Exercise — Beginning with the line that contains "Shortest Unsorted continuous Subarray", copy each remaining line of the data below exactly.
══════
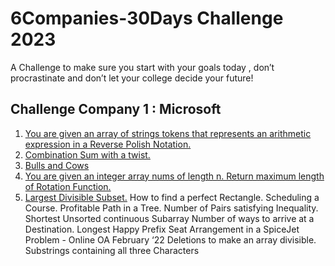 # 6Companies-30Days Challenge 2023

A Challenge to make sure you start with your goals today , don’t procrastinate and don’t let your college decide your future!

## Challenge Company 1 : Microsoft

1. [You are given an array of strings tokens that represents an arithmetic expression in a Reverse Polish Notation.](https://leetcode.com/problems/evaluate-reverse-polish-notation/)
2. [Combination Sum with a twist.](https://leetcode.com/problems/combination-sum-iii/)
3. [Bulls and Cows](https://leetcode.com/problems/bulls-and-cows/)
4. [You are given an integer array nums of length n. Return maximum length of Rotation Function.](https://leetcode.com/problems/rotate-function/)
5. [Largest Divisible Subset.](https://leetcode.com/problems/largest-divisible-subset/)
How to find a perfect Rectangle.
Scheduling a Course.
Profitable Path in a Tree.
Number of Pairs satisfying Inequality.
Shortest Unsorted continuous Subarray
Number of ways to arrive at a Destination.
Longest Happy Prefix
Seat Arrangement in a SpiceJet Problem - Online OA February ‘22
Deletions to make an array divisible.
Substrings containing all three Characters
══════
Worked solution —
Shortest Unsorted continuous Subarray
Number of ways to arrive at a Destination.
Longest Happy Prefix
Seat Arrangement in a SpiceJet Problem - Online OA February ‘22
Deletions to make an array divisible.
Substrings containing all three Characters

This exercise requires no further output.